Despite all the fancy buildings and gushing promotional materials that the college generates feverishly day in and day out, it seems that Swarthmore can never break out of the #3 spot on U.S. News and World’s Top Liberal Arts Colleges list. The plucky little educational institution always finds itself trailing behind Williams and Amherst, which are larger in both enrollment and endowment. In a desperate attempt to ascend the rankings, the administration has taken to emulating its rival schools by planning on expanding the size of its student body and by beefing up its athletic program. Student activists have taken note of this trend and have been using it to their advantage by working for change at Williams and Amherst so that Swarthmore will enthusiastically implement the change right here on campus.
Recently, Amherst made waves in the world of higher education by announcing that they would stop granting admission advantages to legacy students. Not wanting to be left behind in the rankings, Swarthmore quickly hopped on the bandwagon and similarly announced the end of legacy advantage.

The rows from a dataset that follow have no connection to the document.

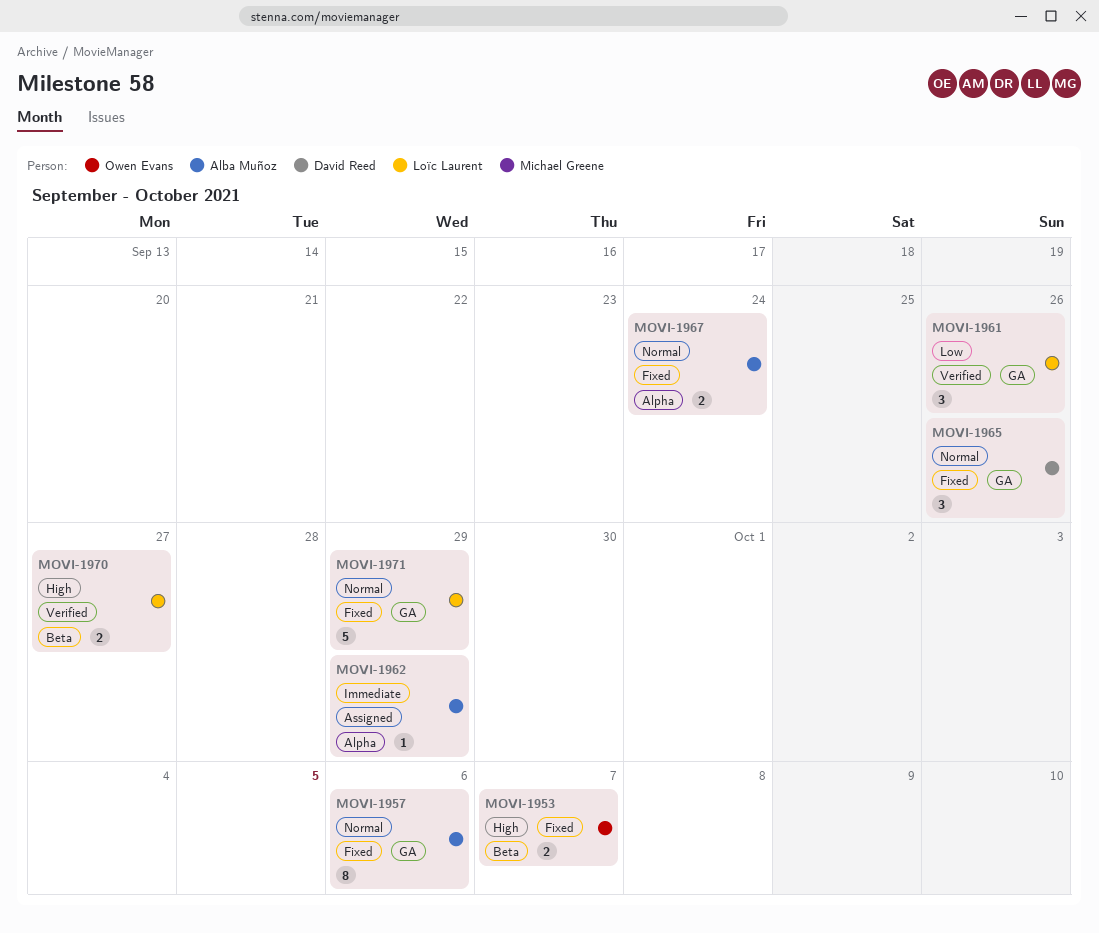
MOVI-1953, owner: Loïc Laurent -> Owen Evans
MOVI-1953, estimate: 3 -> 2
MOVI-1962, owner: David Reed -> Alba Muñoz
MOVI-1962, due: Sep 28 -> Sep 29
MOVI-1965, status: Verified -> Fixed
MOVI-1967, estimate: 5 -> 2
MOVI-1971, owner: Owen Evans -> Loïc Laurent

“We don’t know how the US News & World ranking algorithm works,” said Swarthmore administrator Darren Shill. “It’s a function that takes some variables as input and generates an integer value rank as output, but who knows what the function is or which variables are relevant. Clearly whatever Amherst and Williams have been doing has been working, so if we just feed the same inputs in we’re bound to at least tie with them if not surpass them.”
Such a successful proof of concept has energized activist groups on campus to adopt this strategy towards other issues. Swarthmore student activists have spent the last few weeks walking around campus at Williams, tabling at Amherst, and flooding the colleges’ social media feeds with infographics.
“We’ve got tremendous momentum at Williams,” said Shasha Bretsky ’24, one of the Swarthmore students leading the campaign to get Williams to divest from fossil fuels. “I’ve only been here a few days and it seems like the administration might finally give in to this pressure to divest. Then it’ll only be a matter of weeks before Swarthmore divests as well in the hopes that it changes the US News & World rankings a bit.”
“When we put stickers on the Sabra hummus at Swarthmore to raise awareness about apartheid, the administration didn’t pay attention at all,” said Emerson Nunez ’23, who had spent the day putting stickers on Sabra hummus containers at the grab-n-go station at Amherst’s Keefe student center. “But once Amherst stops selling Sabra products, Swat is bound to follow suit. After all, maybe changing hummus companies will catapult Swarthmore up to the top of the rankings.”
Senior Kloe Arnold ’22 drove six hours to stand outside Williams’ Chapin Hall with a sign reading, “No graduation on Mertz Field — move it back to the amphitheater!” Though she was faced with many confused glances from Williams students, Arnold was confident that this would be the best channel to affect change.
“I don’t think there even is an amphitheater at Williams,” said Arnold, “but expecting Swarthmore to listen to students about this is too unrealistic. It’s much more realistic to convince Williams to build an amphitheatre of their own in which to host their graduation, thereby compelling Swarthmore to do the same in the hopes that it might be the golden ticket to the number one spot on U.S. News & World.”
Williams and Amherst have yet to implement the changes that the brigade of Swarthmore activists have been pushing. But those working for social change are hopeful that their countless hours of work will soon lead to Williams and Amherst adopting some of the most progressive agendas amongst liberal arts colleges in America. And soon after that, of course, Swarthmore will follow in their footsteps as well.
“Sometimes I worry that we won’t actually succeed here,” said Mehdi Walmsley ’23, who has been fighting for a higher student wage at Amherst. “But at least it’s more likely to happen here than at Swarthmore, so that’s something.”